Le ministère de l’Intérieur de la République de Gambie a donné le coup d’envoi de la première phase de l’enregistrement public et de la délivrance des nouvelles cartes d’identité nationales biométriques. Destiné aux citoyens âgés de 18 ans et plus, ce vaste programme marque un tournant historique dans la souveraineté numérique et l’unification des données d’identification du pays.
Après une phase pilote menée avec succès dans la région du Grand Banjul depuis le 4 juillet, cette nouvelle étape d’enrôlement s’inscrit dans le cadre de la mise en place du Système national unifié d’identité, baptisé GAM ID. Ce projet d’envergure est le fruit d’un partenariat public-privé (PPP) conclu avec l’entreprise technologique ghanéenne Margins ID Group, à l’issue d’un processus de sélection rigoureux.
Le chef de l’État gambien, Adama Barrow, avait inauguré officiellement cette infrastructure de pointe le 30 juin dernier, s’imposant comme le tout premier citoyen du pays à recevoir sa nouvelle pièce d’identité après un enrôlement biométrique complet en direct.

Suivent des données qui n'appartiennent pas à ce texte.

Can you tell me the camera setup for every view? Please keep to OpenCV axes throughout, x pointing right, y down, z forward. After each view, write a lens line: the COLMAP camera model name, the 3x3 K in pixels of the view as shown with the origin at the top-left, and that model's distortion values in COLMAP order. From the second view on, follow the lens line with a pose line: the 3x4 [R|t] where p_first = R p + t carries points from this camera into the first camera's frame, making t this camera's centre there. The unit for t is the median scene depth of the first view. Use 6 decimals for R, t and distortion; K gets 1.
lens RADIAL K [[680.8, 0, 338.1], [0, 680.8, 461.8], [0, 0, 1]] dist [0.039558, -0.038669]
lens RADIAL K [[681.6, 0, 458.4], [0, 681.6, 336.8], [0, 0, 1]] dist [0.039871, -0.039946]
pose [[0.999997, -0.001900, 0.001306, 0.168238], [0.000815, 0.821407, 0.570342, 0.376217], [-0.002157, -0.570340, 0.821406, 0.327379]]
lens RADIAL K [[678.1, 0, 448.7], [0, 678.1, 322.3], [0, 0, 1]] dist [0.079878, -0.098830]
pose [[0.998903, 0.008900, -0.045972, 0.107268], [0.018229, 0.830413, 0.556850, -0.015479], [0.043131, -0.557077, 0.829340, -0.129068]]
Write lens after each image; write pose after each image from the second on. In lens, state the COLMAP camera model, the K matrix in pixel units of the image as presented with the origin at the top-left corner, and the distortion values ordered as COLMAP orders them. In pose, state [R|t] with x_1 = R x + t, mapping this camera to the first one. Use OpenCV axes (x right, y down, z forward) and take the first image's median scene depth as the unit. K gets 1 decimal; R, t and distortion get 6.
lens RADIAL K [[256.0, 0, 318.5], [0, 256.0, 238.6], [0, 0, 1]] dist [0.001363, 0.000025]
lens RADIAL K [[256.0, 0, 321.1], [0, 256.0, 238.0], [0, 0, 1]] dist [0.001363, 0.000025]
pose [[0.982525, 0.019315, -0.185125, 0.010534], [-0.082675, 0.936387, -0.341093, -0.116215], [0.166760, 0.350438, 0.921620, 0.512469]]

Il avait alors salué cette transition comme l’un des jalons les plus importants de la construction nationale, permettant enfin à la Gambie de s’affranchir de décennies de systèmes d’identification fragmentés et peu sécurisés.
Un sésame sécurisé conforme aux standards de la Cédéao
Au-delà de sa fonction d’identification intérieure, la nouvelle carte biométrique gambienne s’aligne pleinement sur les exigences de la Carte d’identité biométrique de la Communauté économique des États de l’Afrique de l’Ouest (Cédéao) connue sous l’acronyme ENBIC , adoptée par les chefs d’État de la sous-région en décembre 2014 pour stimuler l’intégration, la libre circulation des personnes et les échanges commerciaux. Pour rappel, le Sénégal avait ouvert la voie en devenant le premier État membre à émettre ce document régional en octobre 2016, suivi par plusieurs nations de la zone.
Grâce à des technologies de pointe en matière d’infrastructure à clé publique (PKI) et de stockage de données chiffrées, le nouveau document intègre les données faciales, iris et empreintes digitales du porteur, se transformant en un véritable outil multifonctionnel sécurisé.
Vers une généralisation progressive sur tout le territoire
Alors que les centres d’enrôlement tournent à plein régime dans la région de la capitale, le gouvernement a confirmé que l’extension de l’opération se poursuivra de manière progressive à l’ensemble du territoire national d’ici la fin du mois de septembre.
Insistant sur le caractère stratégique de cette réforme pour l’économie numérique et la sécurité civile, les autorités gambiennes ont exhorté l’ensemble des citoyens éligibles à se mobiliser massivement pour accomplir cette formalité administrative essentielle, saluant par la même occasion la coopération exemplaire de la population depuis le lancement des opérations.